Inhomogeneity in the use of USG-guided FNAC was one of the major limitations of the
present study. However, as we did not consider Bethesda I and III lesions to determine
the sensitivity, specificity, PPV and NPV, bias due to the selective inclusion for
USG-guided FNAC can be excluded.
Conclusion
Thyroid FNAC remains a well-accepted screening modality for thyroid nodules in a multidisciplinary
setup of surgeons and pathologists, and its results can guide clinical management.

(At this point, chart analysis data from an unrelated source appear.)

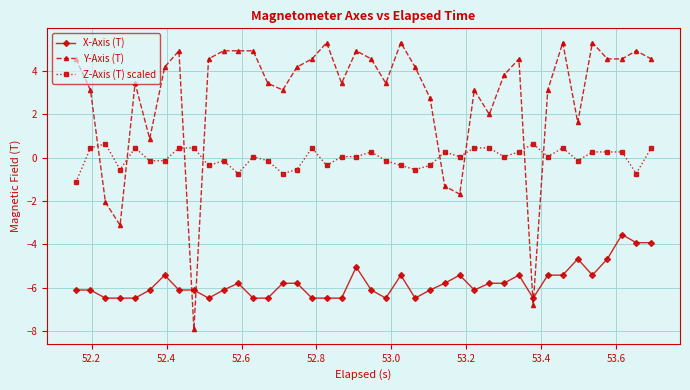

At how many categories does at least one series exceed 1?

33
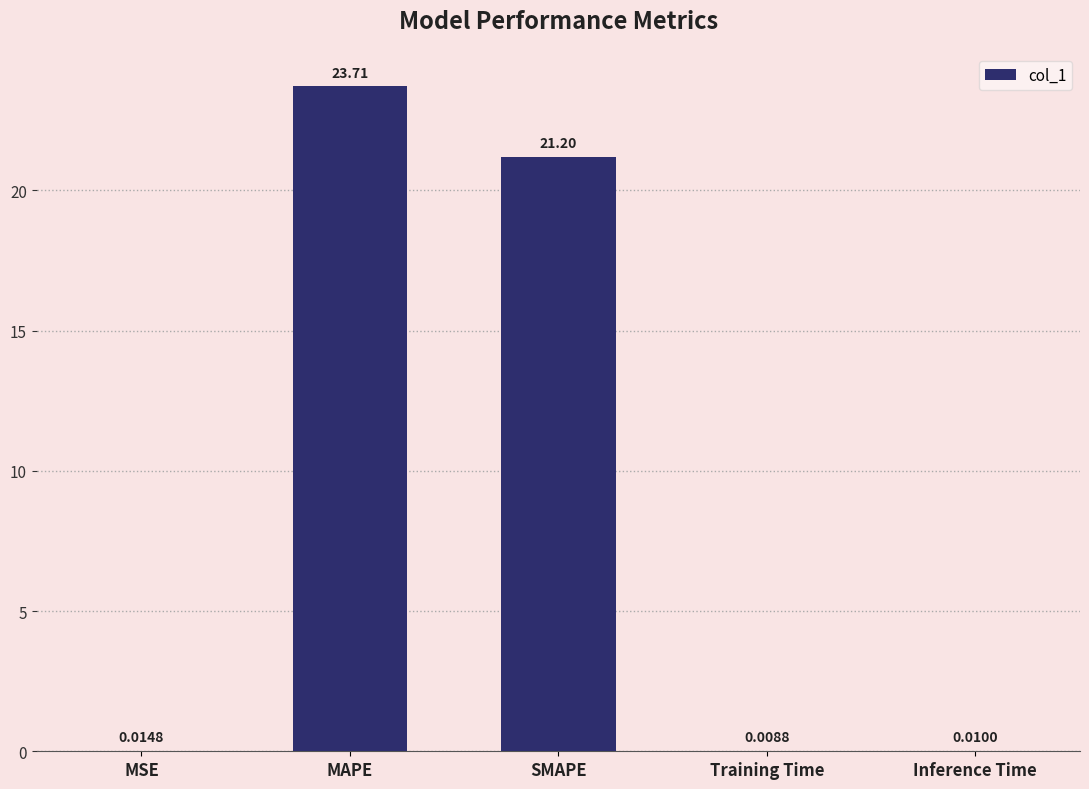

What is the sum of the values at Training Time and MAPE?

23.7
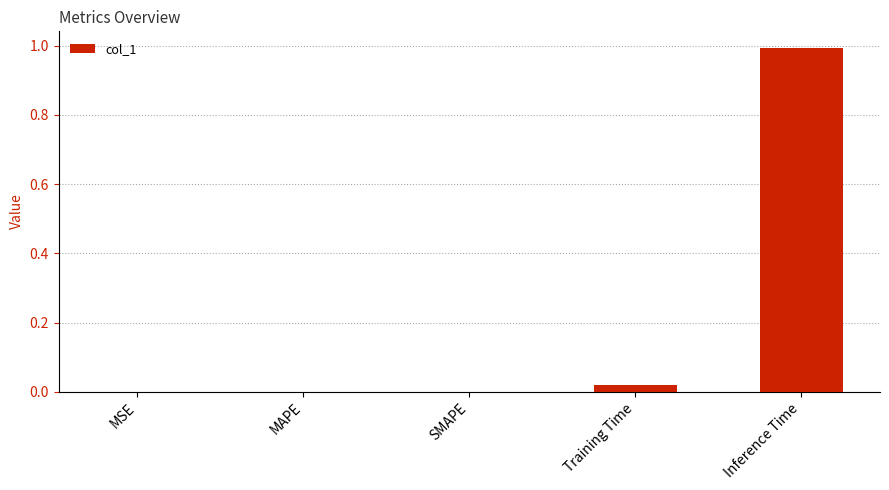

True or false: the data shows 1.0 at Inference Time.

True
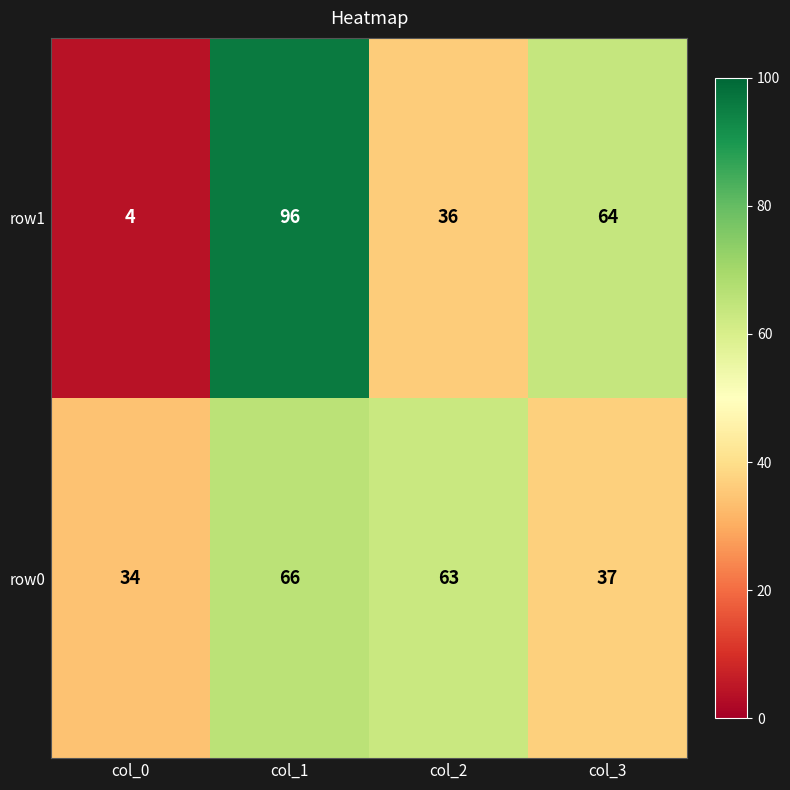

What is the difference between the row1 values at col_0 and col_3?

60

The FNAC reporting according to TBSRTC at our hospital has specificity of 84.9%, sensitivity
of 89.4%, PPV of 86.4%, NPV of 88.2%, and accuracy of 87.3% in detecting thyroid cancer.
The six TBSRTC diagnostic categories are very useful for triaging patients for clinical
management in our practice. Although there was discrepancy between our ROM results
for Bethesda category III and those from other studies, other four studied categories
had a ROM comparable to other studies. Further studies with larger sample sizes and
with use of USG guidance for aspiration from thyroid swelling may provide better results
by reducing the number of false negative and false positive cases.